Records from a dataset
.....

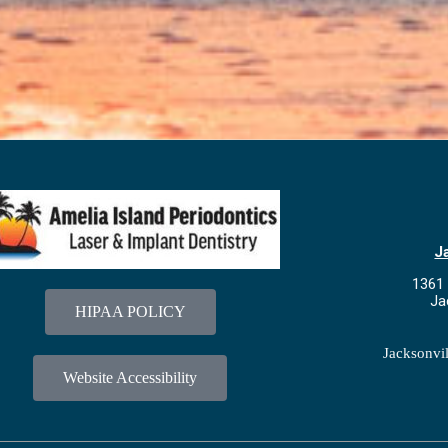
J
1361 
Ja
HIPAA POLICY
Jacksonvi
Website Accessibility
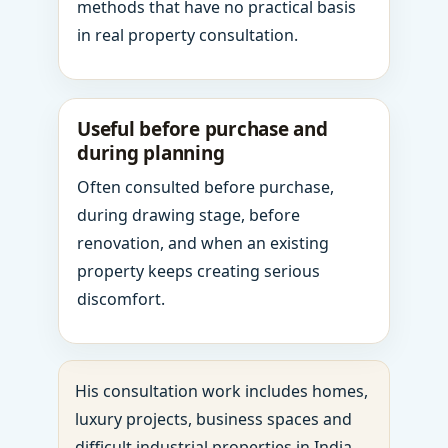
methods that have no practical basis
in real property consultation.
Useful before purchase and
during planning
Often consulted before purchase,
during drawing stage, before
renovation, and when an existing
property keeps creating serious
discomfort.
His consultation work includes homes,
luxury projects, business spaces and
difficult industrial properties in India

.....

**Requirement**.
Repeat the text of the records, starting at their beginning and ending with the line that contains "Website Accessibility". Include that line, and omit the pictures.

**Result for this exercise**.
J
1361 
Ja
HIPAA POLICY
Jacksonvi
Website Accessibility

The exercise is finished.